Cloudera sets IPO price at $12 to $14 a share, eyes near $2bn valuation
Cloud tech IPOs seem to be like buses; you wait ages for one, then two come along at once. After Okta went public earlier this month, Cloudera, a data management platform provider, said it expects its initial public offering price to be between $12 and $14 per share for 15 million shares.
The company expects 128,064,103 shares to be outstanding after its initial offering, putting its valuation at approximately $1.8 billion, and between $2.2bn and $2.4bn including options and grants.
Cloudera, based in Palo Alto, has consistently featured at the sharp end of top private cloud companies. Forbes had the firm in its top five private companies leading cloud computing in 2016, behind Slack, Dropbox, DocuSign and Stripe, while figures from recruitment firm Glassdoor last year, based on the top 100 cloud vendors list from Computer Reseller News, put the firm in the top 10 as a desirable employer, with CEO Tom Reilly given a 93% approval rating.
The company outlines its modus operandi in the filing to the SEC. “Cloudera empowers organisations to become data-driven enterprises in the newly hyperconnected world,” it reads. “We allow enterprises to operate, manage and move workloads across multiple architectures, mixing on-premises and cloud environments, including all major public cloud infrastructure providers. We believe that our solution is the most widely adopted big data platform, with a growing range of applications being built on it.”
As is often the case, Cloudera has recorded losses of $135.4m, $203.1m and $187.3m for its 2015, 2016, and 2017 financial years, adding that it expects the trend to continue ‘for the foreseeable future’. Since 2009 and its series A funding round of $5m, more than $1bn has been raised for the company, the largest being $740m in March 2014 led by Intel.

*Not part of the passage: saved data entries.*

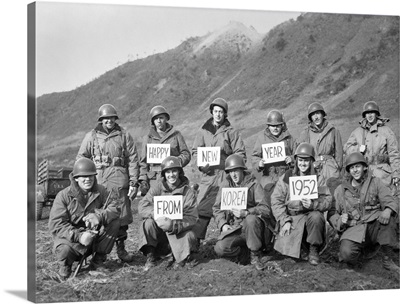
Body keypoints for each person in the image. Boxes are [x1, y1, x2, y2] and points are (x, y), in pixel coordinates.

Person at [76, 104, 140, 263]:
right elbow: (81, 158)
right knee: (97, 216)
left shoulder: (124, 135)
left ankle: (121, 250)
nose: (109, 121)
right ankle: (97, 253)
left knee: (122, 217)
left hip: (119, 182)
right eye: (106, 118)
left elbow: (133, 159)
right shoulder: (91, 137)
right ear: (101, 120)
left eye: (112, 118)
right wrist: (84, 179)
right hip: (99, 182)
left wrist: (134, 181)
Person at [48, 158, 121, 280]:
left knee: (115, 222)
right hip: (71, 241)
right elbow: (56, 224)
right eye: (83, 176)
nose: (88, 179)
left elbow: (116, 207)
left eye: (91, 176)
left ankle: (97, 262)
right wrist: (79, 236)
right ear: (76, 178)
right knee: (64, 250)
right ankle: (65, 267)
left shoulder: (101, 191)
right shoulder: (63, 196)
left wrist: (99, 216)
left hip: (94, 238)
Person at [328, 152, 399, 268]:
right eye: (352, 168)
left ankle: (388, 258)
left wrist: (388, 210)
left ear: (364, 167)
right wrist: (340, 220)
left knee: (389, 218)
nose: (355, 170)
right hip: (354, 228)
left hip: (374, 225)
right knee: (346, 254)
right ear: (348, 171)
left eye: (357, 166)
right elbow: (332, 213)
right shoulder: (340, 190)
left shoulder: (375, 182)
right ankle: (361, 257)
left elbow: (390, 200)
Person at [191, 97, 247, 244]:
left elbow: (240, 153)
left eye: (221, 112)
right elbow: (196, 151)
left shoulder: (231, 132)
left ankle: (232, 237)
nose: (218, 114)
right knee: (202, 208)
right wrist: (201, 165)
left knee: (227, 207)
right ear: (212, 112)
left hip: (225, 176)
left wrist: (231, 166)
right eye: (215, 111)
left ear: (225, 114)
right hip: (208, 176)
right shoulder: (203, 131)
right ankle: (195, 241)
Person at [271, 142, 333, 265]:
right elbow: (276, 201)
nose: (303, 164)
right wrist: (284, 220)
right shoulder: (287, 177)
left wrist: (313, 205)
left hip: (311, 219)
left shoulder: (318, 178)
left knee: (316, 216)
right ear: (296, 161)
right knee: (287, 251)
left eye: (306, 160)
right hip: (292, 218)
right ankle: (300, 249)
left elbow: (328, 200)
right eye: (300, 160)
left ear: (311, 161)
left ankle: (313, 249)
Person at [213, 154, 275, 270]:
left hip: (255, 229)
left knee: (250, 219)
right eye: (231, 172)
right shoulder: (225, 186)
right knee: (220, 248)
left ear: (242, 170)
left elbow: (265, 208)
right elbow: (217, 209)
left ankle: (255, 255)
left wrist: (247, 212)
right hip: (236, 229)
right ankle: (245, 253)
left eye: (236, 170)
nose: (234, 174)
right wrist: (223, 224)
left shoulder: (254, 185)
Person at [138, 156, 198, 271]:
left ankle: (180, 258)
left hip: (178, 231)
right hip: (161, 234)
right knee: (147, 223)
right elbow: (142, 205)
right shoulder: (157, 187)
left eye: (174, 171)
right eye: (168, 172)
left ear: (179, 172)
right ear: (164, 174)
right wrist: (155, 214)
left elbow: (192, 217)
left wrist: (173, 225)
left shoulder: (187, 192)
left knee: (190, 235)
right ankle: (151, 257)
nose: (171, 175)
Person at [344, 101, 400, 188]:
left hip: (383, 174)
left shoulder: (387, 131)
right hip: (364, 174)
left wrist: (396, 173)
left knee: (386, 199)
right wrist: (358, 149)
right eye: (367, 113)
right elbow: (347, 148)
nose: (370, 116)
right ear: (364, 115)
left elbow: (394, 153)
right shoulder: (358, 132)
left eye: (372, 113)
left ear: (376, 114)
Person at [138, 105, 191, 195]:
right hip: (154, 179)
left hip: (172, 177)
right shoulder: (147, 138)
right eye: (156, 119)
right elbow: (143, 162)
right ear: (153, 121)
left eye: (161, 118)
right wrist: (143, 180)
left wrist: (175, 162)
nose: (159, 121)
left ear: (166, 119)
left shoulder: (176, 135)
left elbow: (186, 154)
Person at [251, 109, 296, 201]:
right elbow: (255, 156)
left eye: (277, 125)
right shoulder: (261, 138)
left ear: (282, 125)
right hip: (269, 176)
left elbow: (297, 155)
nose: (275, 128)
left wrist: (291, 159)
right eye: (272, 126)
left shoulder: (289, 138)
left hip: (286, 175)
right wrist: (259, 163)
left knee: (289, 200)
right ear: (268, 126)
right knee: (269, 201)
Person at [298, 102, 343, 187]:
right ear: (310, 118)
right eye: (313, 115)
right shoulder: (305, 133)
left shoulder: (333, 130)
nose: (316, 117)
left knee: (335, 193)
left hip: (330, 168)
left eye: (318, 113)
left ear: (322, 114)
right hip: (313, 168)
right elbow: (301, 153)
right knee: (316, 196)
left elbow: (339, 153)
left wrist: (336, 167)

The firm adds that its competitors are in four categories; legacy data management product providers, such as HP, IBM and Oracle; public cloud providers with data management and analytics offerings, such as AWS, Google and Microsoft; strategic partners who may also offer competitors’ technology; and open source companies, like Hortonworks and MapR.
A letter from the founder, Christophe Bisciglia, examines the opportunity the company faces. “In 2008, we saw the confluence of big data and the cloud as a huge opportunity. In 2017, it’s clear that we underestimated it,” Bisciglia wrote. “The cloud is better, faster and much cheaper than it was then.

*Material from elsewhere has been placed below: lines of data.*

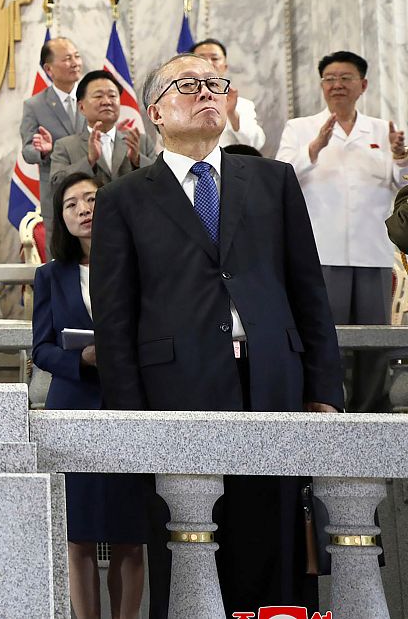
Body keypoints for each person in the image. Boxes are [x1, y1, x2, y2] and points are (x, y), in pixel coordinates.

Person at [91, 53, 343, 617]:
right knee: (190, 551)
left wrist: (324, 387)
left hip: (272, 386)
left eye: (217, 85)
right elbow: (115, 319)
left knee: (274, 547)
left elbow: (308, 291)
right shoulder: (123, 198)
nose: (208, 94)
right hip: (175, 394)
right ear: (156, 110)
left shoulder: (270, 179)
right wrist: (130, 419)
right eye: (191, 86)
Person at [32, 171, 146, 619]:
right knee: (76, 532)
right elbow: (41, 348)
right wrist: (82, 360)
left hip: (128, 408)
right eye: (71, 204)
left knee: (130, 532)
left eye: (92, 199)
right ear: (61, 218)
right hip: (73, 409)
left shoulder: (136, 265)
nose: (84, 209)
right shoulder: (50, 276)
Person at [276, 50, 408, 413]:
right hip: (321, 250)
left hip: (373, 251)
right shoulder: (299, 128)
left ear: (362, 85)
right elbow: (281, 176)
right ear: (321, 85)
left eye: (346, 78)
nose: (337, 85)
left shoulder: (384, 130)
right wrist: (315, 147)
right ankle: (328, 407)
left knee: (375, 340)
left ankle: (369, 413)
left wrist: (400, 157)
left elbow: (400, 183)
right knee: (324, 339)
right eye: (330, 78)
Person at [50, 70, 155, 190]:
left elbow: (161, 180)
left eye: (112, 96)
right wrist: (89, 161)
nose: (107, 101)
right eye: (98, 96)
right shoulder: (65, 146)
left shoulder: (141, 141)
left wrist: (137, 160)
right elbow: (56, 186)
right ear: (81, 107)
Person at [20, 37, 85, 223]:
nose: (75, 63)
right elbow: (27, 150)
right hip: (57, 194)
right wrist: (42, 152)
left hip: (93, 189)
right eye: (67, 59)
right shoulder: (34, 105)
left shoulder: (91, 97)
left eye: (77, 57)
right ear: (48, 69)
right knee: (58, 251)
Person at [190, 38, 266, 149]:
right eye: (202, 58)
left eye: (215, 58)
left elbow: (255, 144)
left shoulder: (243, 105)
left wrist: (232, 113)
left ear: (225, 67)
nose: (209, 63)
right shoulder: (179, 102)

“There is more data available than ever before,” he added. “We thought we had big data back then. We were only getting started. New data is coming from trading systems, from jet engines, from diagnostic devices in hospitals, from factory floors, from cars and trucks, from people – from everywhere. Over the last nine years, we have learned that data makes things that are impossible today, possible tomorrow.”
As affirmed by Byron Deeter of Bessemer Venture Partners, the five cloud IPOs of 2016 – Apptio, Blackline, Coupa, Everbridge and Twilio – represented the lowest number since the financial crisis of 2008.